Moultes polémiques ont accompagné la création du « Défenseur des droits » qui remplace désormais plusieurs instances qui avaient prouvé leur efficacité et qui faisaient l’unanimité : le Médiateur de la République, la Haute autorité de lutte contre les discriminations et pour l’égalité (HALDE), la Commission nationale de déontologie de la sécurité (CNDS) et le Défenseur des enfants. La suppression de cette dernière institution notamment – il demeurera bien un Défenseur des enfants, mais qui ne sera en fait qu’un simple adjoint du Défenseur des droits – a suscité de très nombreuses réactions négatives et un débat houleux au Sénat, au sein même de la majorité.
Pourtant la nomination d’un Défenseur qui s’assure que la puissance publique respecte les droits et libertés des individus et qui peut être saisi par « toute personne s’estimant lésée par le fonctionnement d’un service public » (nouvel art. 71-1 de la Constitution) constitue a priori un progrès. D’ailleurs, des institutions similaires existent déjà largement en Europe et souvent depuis longtemps. C’est le modèle de l’« Ombudsman » apparu en Suède dès le début du 19e siècle et qui s’est ensuite diffusé, sous des noms divers (cf. Defensor del Pueblo en Espagne), d’abord dans les pays scandinaves, puis en Allemagne, dans la péninsule ibérique, etc.
Alors pourquoi ces critiques ? Rappelons d’abord que le principe constitutionnel qui a présidé à la formation de cette nouvelle institution est pour le moins contestable. Dans tous les pays évoqués ci-dessus, le Défenseur (l’Ombudsman) est désigné par la ou les chambres composant la représentation nationale, ce qui correspond à la conception classique de la séparation des pouvoirs. En effet, le Défenseur devant exercer une mission de contrôle des administrations et des services publics, donc de l’exécutif, il ne peut logiquement procéder que de la représentation nationale dont c’est justement l’une des fonctions.

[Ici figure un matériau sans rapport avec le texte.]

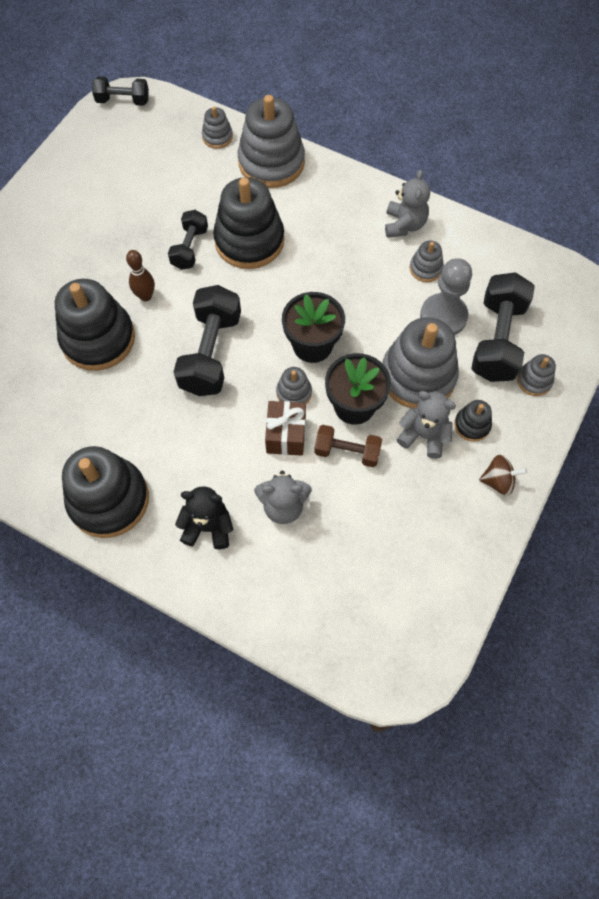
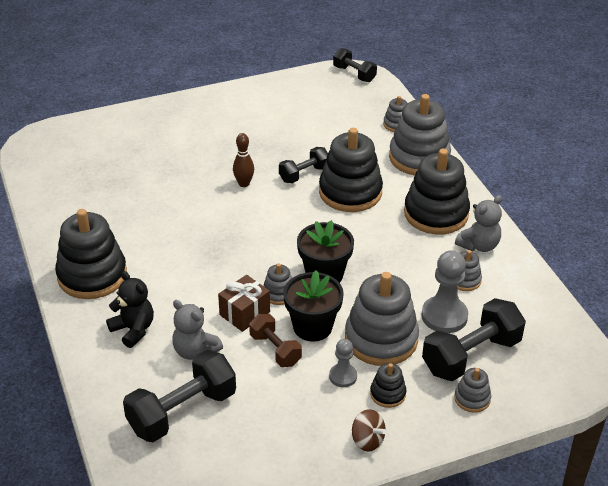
camera: 40 degrees right, 25 degrees down
(98, 339) = (187, 189): black stacking toy -> black stacking toy (436, 213)
(210, 353) = (249, 238): black dumbbell -> black dumbbell (182, 411)
(424, 435) = (343, 376): grey teddy bear -> grey pawn

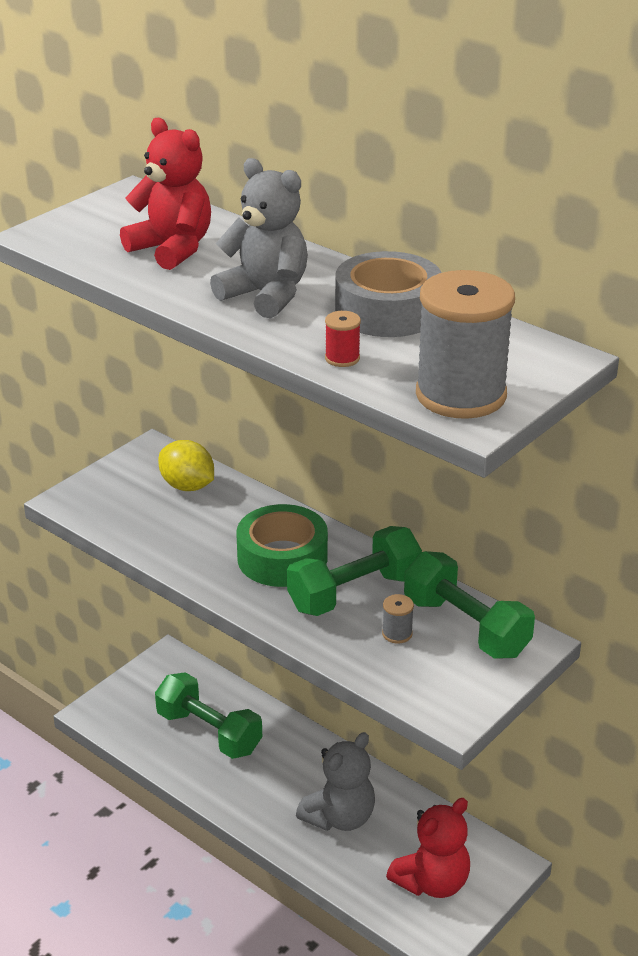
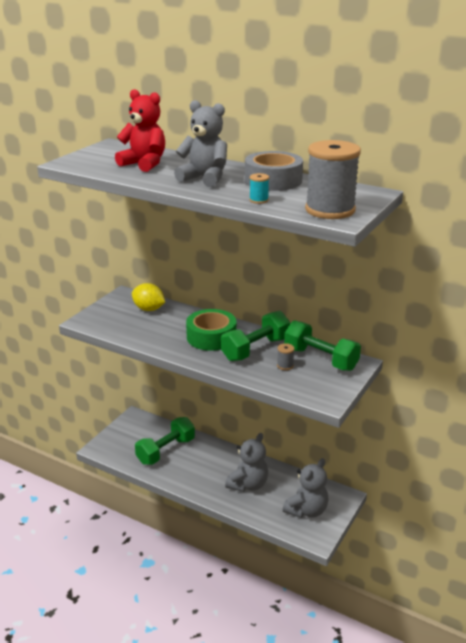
camera: 10 degrees left, 5 degrees down
(209, 732) = (166, 451): green dumbbell -> green dumbbell turned 75 degrees counterclockwise
(342, 358) = (259, 200): red spool -> turquoise spool
(432, 882) = (306, 510): red teddy bear -> grey teddy bear

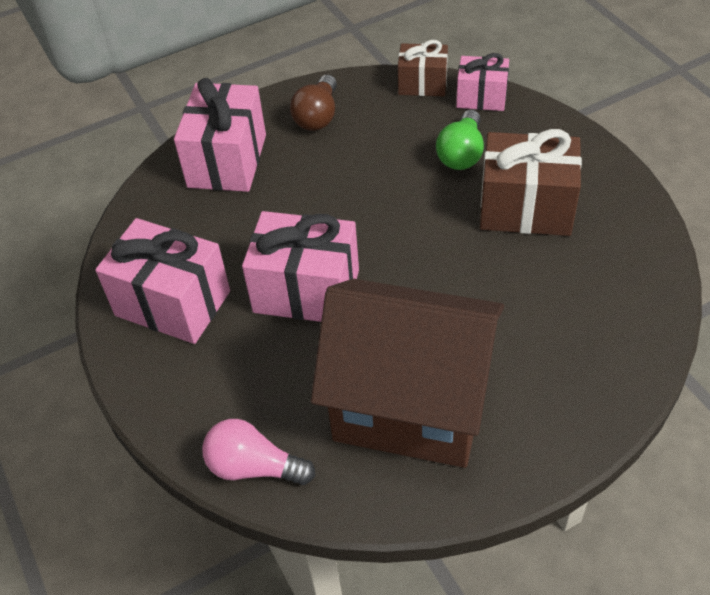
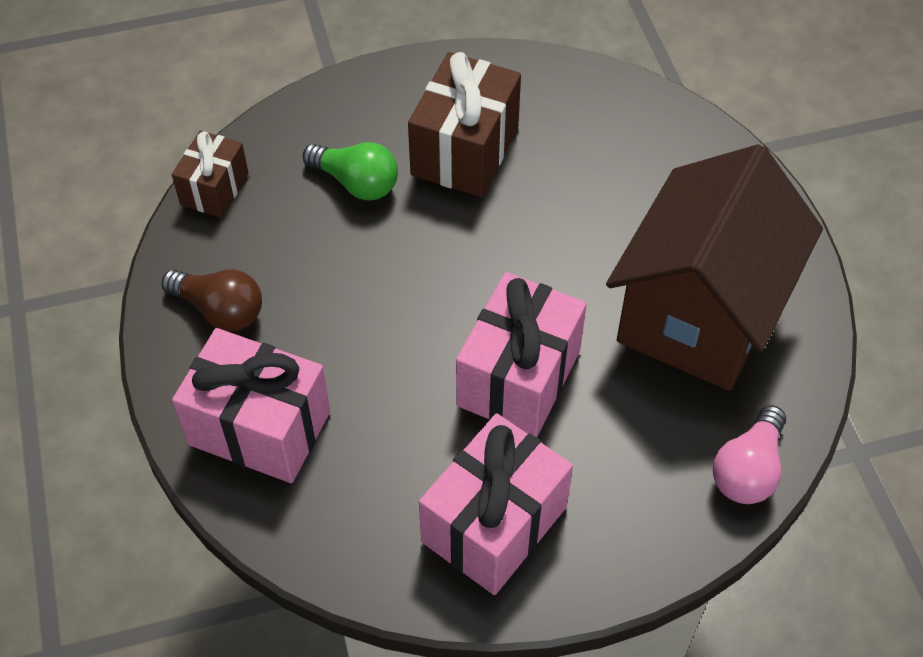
camera: 80 degrees left, 5 degrees up
(481, 97) = (268, 140): pink gift -> none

Or, en France, le Défenseur est nommé par le Président de la République, c'est-à-dire par le chef de l’exécutif, c’est donc une émanation de l’exécutif qui est chargée de contrôler l’exécutif. Il y a là une « anomalie » pour ne pas dire davantage.
Le risque d’une diminution de la protection des droits et des libertés est également souligné. Le dispositif retenu prévoit ainsi que le Défenseur doit être assisté de collèges qui reprennent les périmètres d’intervention de la HALDE, du CNDS et du Défenseur des enfants. Le remplacement d’organismes indépendants, clairement identifiés, dont les modalités de fonctionnement étaient connues, par de vagues commissions qui se réuniront (ou pas) et dont les délibérations n’engageront pas le Défenseur ne semble pas, en effet, être le gage d’une efficacité accrue !
Enfin, les nominations effectuées depuis le mois de juin éclairent, s’il en était besoin, sur la volonté du pouvoir. La désignation à ce poste de Dominique Baudis, militant engagé à droite (après avoir été longtemps député-maire de Toulouse, il était encore en juin député UMP au parlement européen), mais personnalité respectée, aurait pu rassurer l'opinion sur la possible reprise en main qui apparaissait dans cette opération si elle n’avait été suivie par d’autres qui ne laissent pas de doute sur les motivations du Président de la République et de la majorité. Ainsi, 6 élus ont été désignés pour siéger dans les collèges cités précédemment. On pouvait imaginer que sur le nombre, la diversité du paysage politique français aurait été prise en compte. Il n’en a rien été : ces 6 élus sont tous étiquetés UMP ! CQFD. Nicolas Sarkozy n’admet les contre-pouvoirs que s’il peut les contrôler, ce qui est précisément le contraire de la définition d’un contre-pouvoir.